What the exercise asks: Format the lines of the listing as a Markdown table with the columns "No." and "Text." Start at the line containing "Comenzar nueva busqueda", continue through the end of the listing, and omit blank lines.

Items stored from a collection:
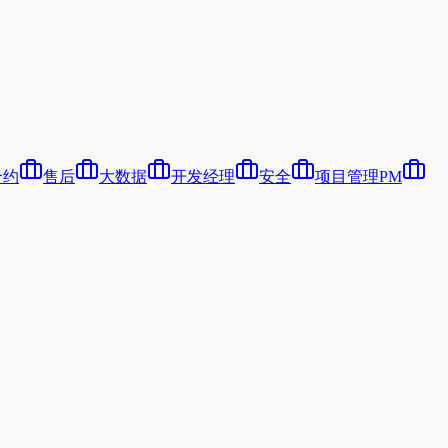
合约
售后
大数据
开发经理
安全
项目管理PM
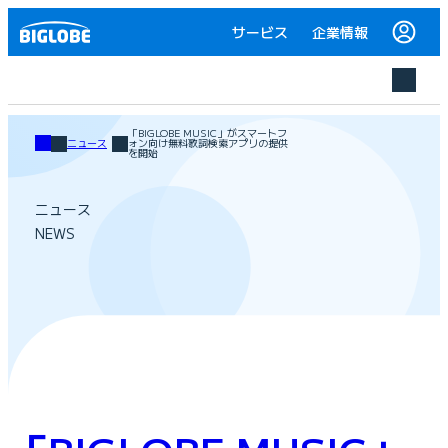
サービス
企業情報
「BIGLOBE MUSIC」がスマートフ
ニュース
ォン向け無料歌詞検索アプリの提供
を開始
ニュース
NEWS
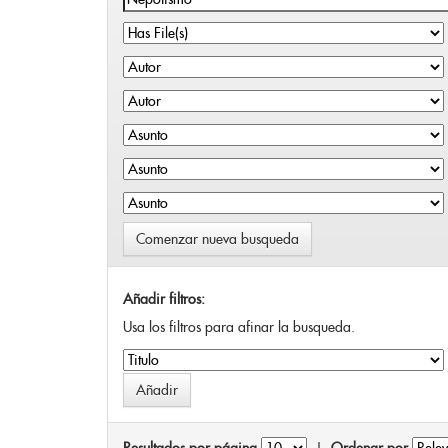
Comenzar nueva busqueda
Añadir filtros:
Usa los filtros para afinar la busqueda.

Answer to this exercise:
| No. | Text |
|---|---|
| 1 | Comenzar nueva busqueda |
| 2 | Añadir filtros: |
| 3 | Usa los filtros para afinar la busqueda. |